Kepala Bidang Penempatan Tenaga Kerja Dinas Tenaga Kerja Indramayu Johar Manun mengatakan, masalah yang dihadapi pekerja migran berawal dari perekrutan unprosedural. “Mereka pergi tidak melalui dinas. Giliran kecelakaan (bermasalah), baru melapor. Pemerintah tetap harus bisa mengayomi,” ujarnya.
Oleh karena itu, pihaknya terus berupaya mencegah pekerja migran melalui jalur ilegal. Selain sosialisasi kepada kepala desa, Johar juga berencana merekrut dua purna pekerja migran di setiap desa tahun ini. Mereka diharapkan memastikan calon pekerja migran memenuhi ketentuan, seperti cukup umur, mendapat izin keluarga, hingga memahami hak-haknya.

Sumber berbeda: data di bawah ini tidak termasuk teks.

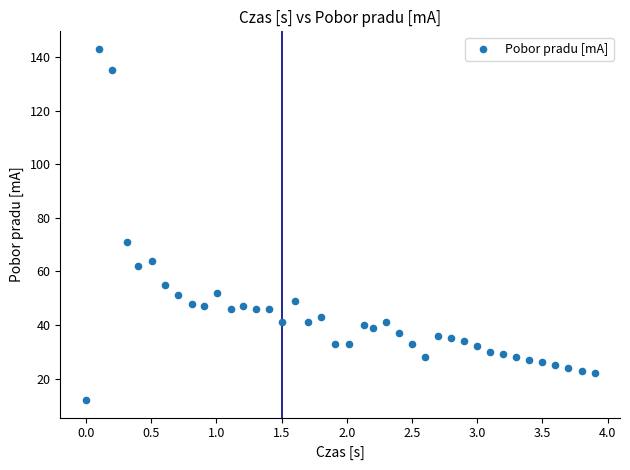

What Y value in the scatter plot is closest to 77?

71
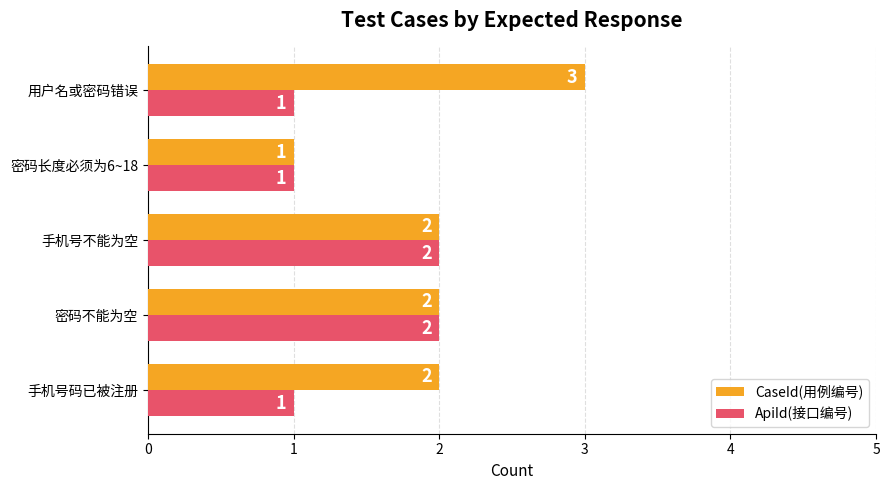

How many ApiId(接口编号) values are between 1 and 2?

5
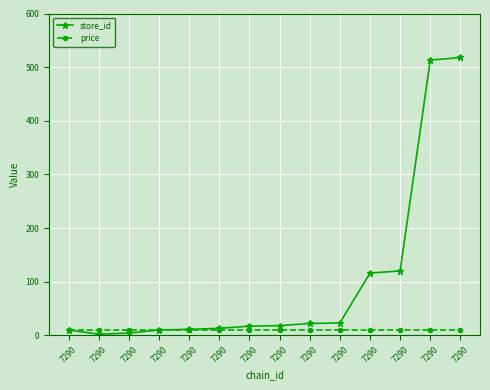

How many data points does each series have?

14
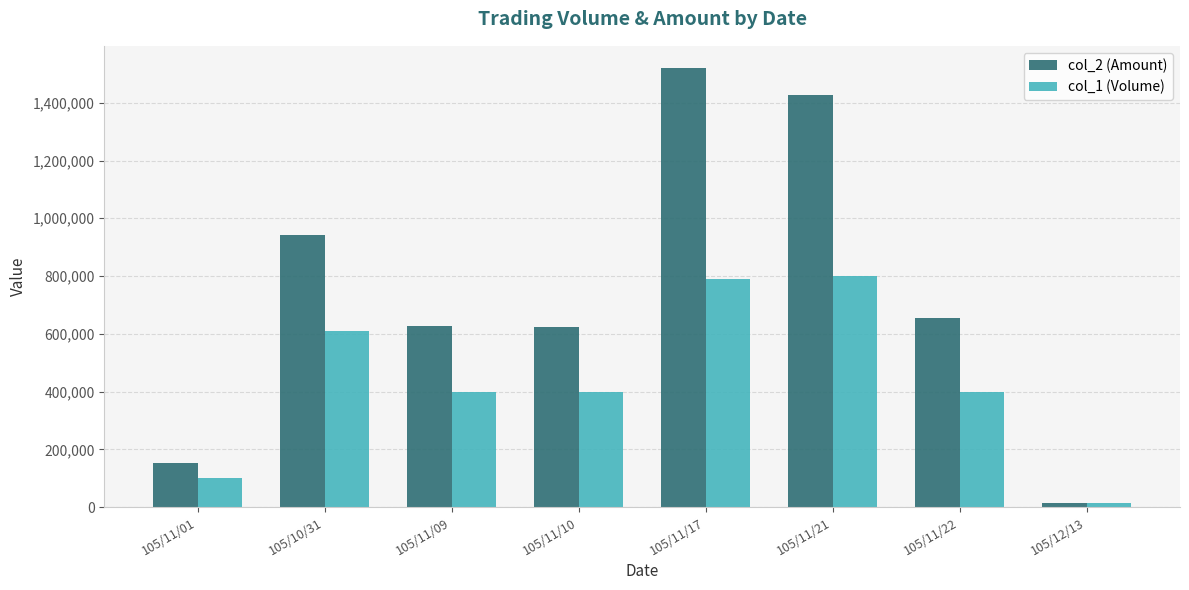

What are all the series names shown in the legend?

col_2 (Amount), col_1 (Volume)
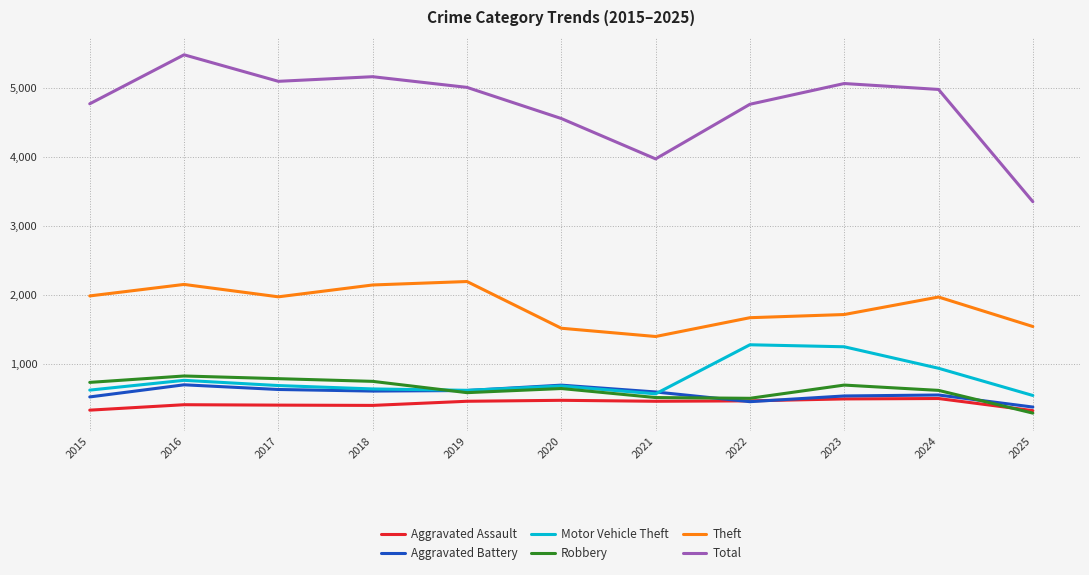

What is the difference between the maximum and minimum values in the Robbery series?

539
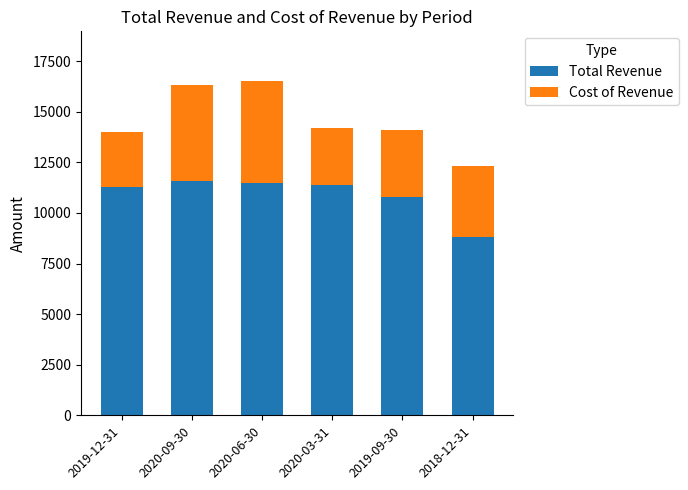

Are the bars grouped side by side (vs. stacked)?

No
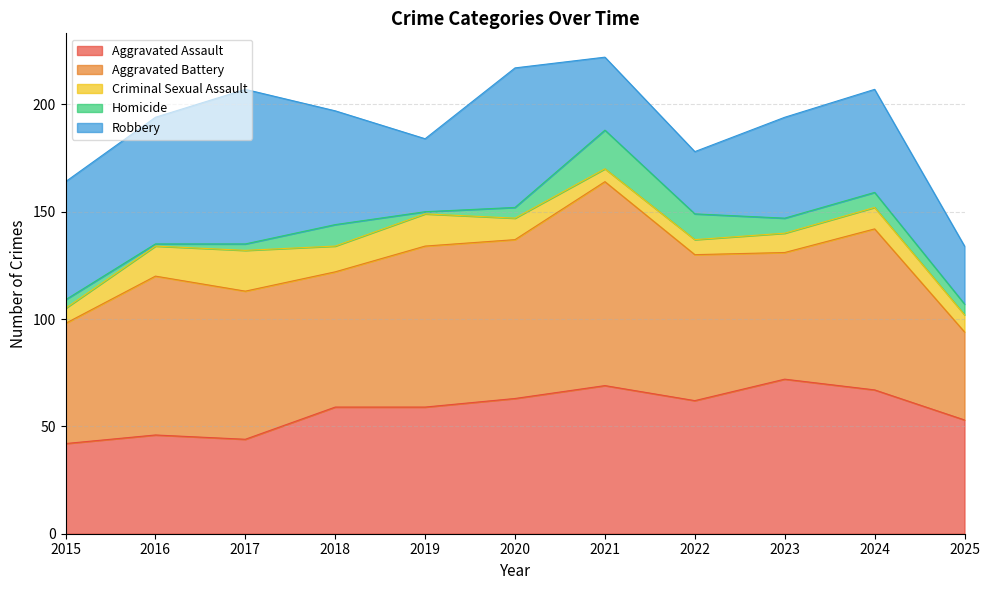

What is the spread (max minus min) of values at 2016?

73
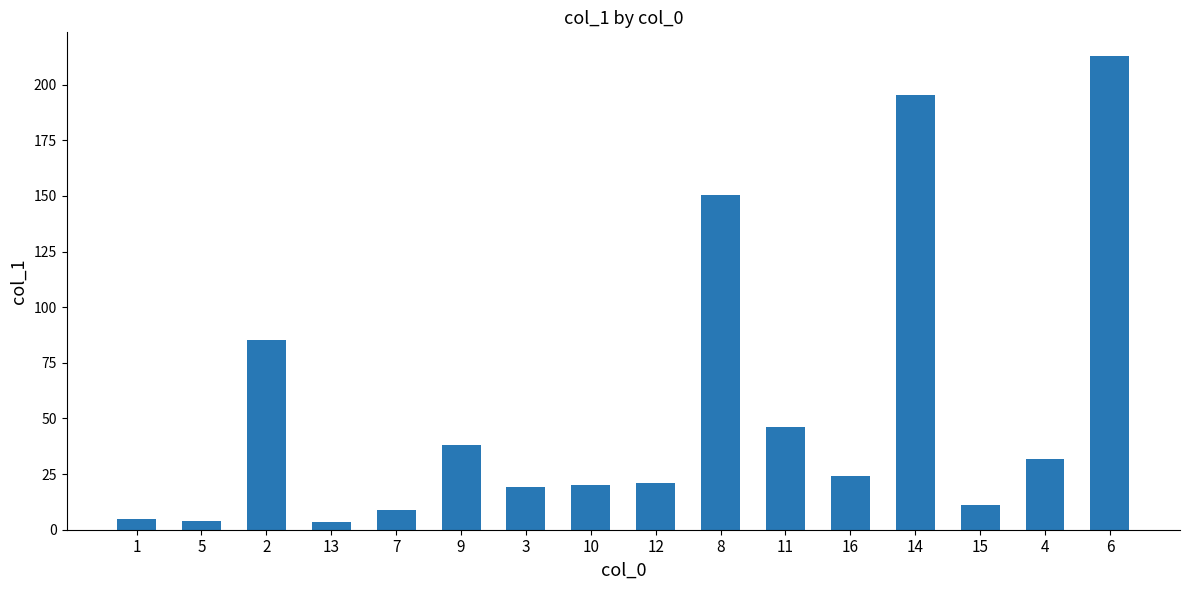

The chart shows a value of 150.5 at 8. True or false?

True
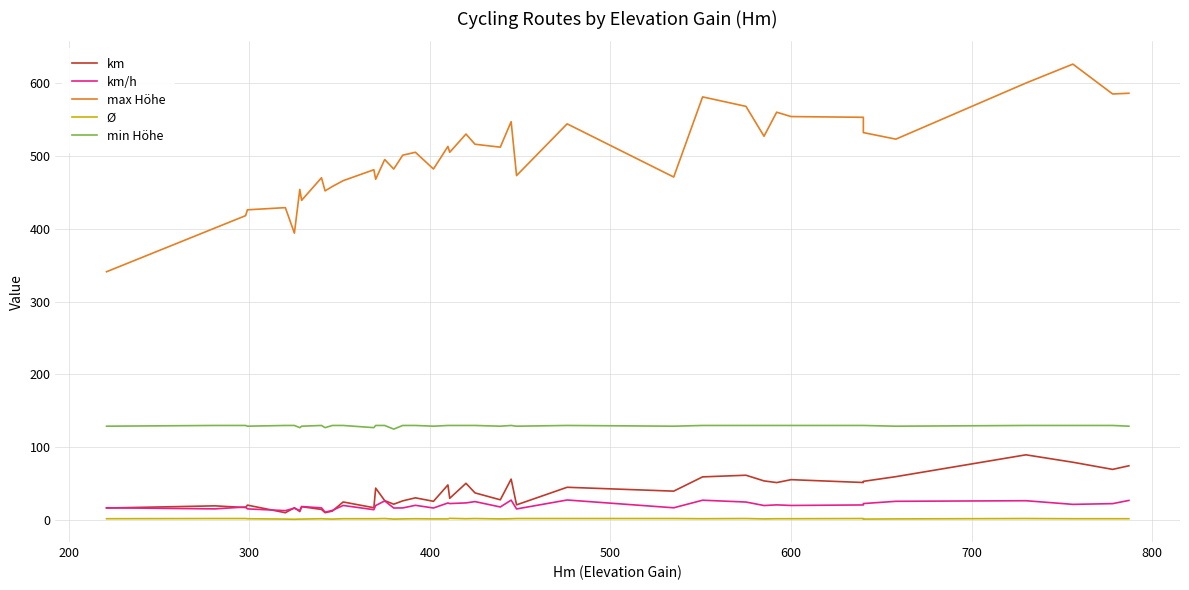

What is the difference between the second highest and second lowest values in the km series?

69.2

Disnaker juga menjalankan program Perempuan Berdikari yang memberdayakan purna pekerja migran dalam bentuk pelatihan kewirausahaan hingga pendampingan akses permodalan. Tahun lalu, program berlangsung di 10 kecamatan, seperti Balongan, Losarang, Tukdana, dan Cantigi. “Setiap kegiatan, ada 20 peserta. Targetnya, program ini ada di 31 kecamatan,” paparnya.
Koordinator Advokasi SBMI Juwarih menilai, pemerintah bisa mencegah penyaluran pekerja migran unprosedural dengan penegakan hukum yang tegas. Apalagi, sejumlah kasus, seperti Rokaya, diduga merupakan tindak pidana perdagangan orang (TPPO) yang meliputi proses, cara, dan tujuan.
Misalnya, proses perekrutan hingga pemindahan calon pekerja tidak sesuai prosedur. Caranya juga berupa penipuan, pemalsuan dokumen, hingga penjeratan utang. Adapun tujuannya, mengeksploitasi pekerja migran, seperti beban kerja berlebih dan tidak menerima gaji yang sesuai. Jika unsur tersebut terpenuhi, pelaku bisa ditindak dengan ancaman TPPO.
“Jadi, memulangkan pekerja migran, seperti Bu Rokaya saja tidak cukup. Kasus ini harusnya jadi pintu masuk untuk mencari pelaku agar ada efek jera bagi perekrut pekerja migran secara unprosedural,” ujar Juwarih.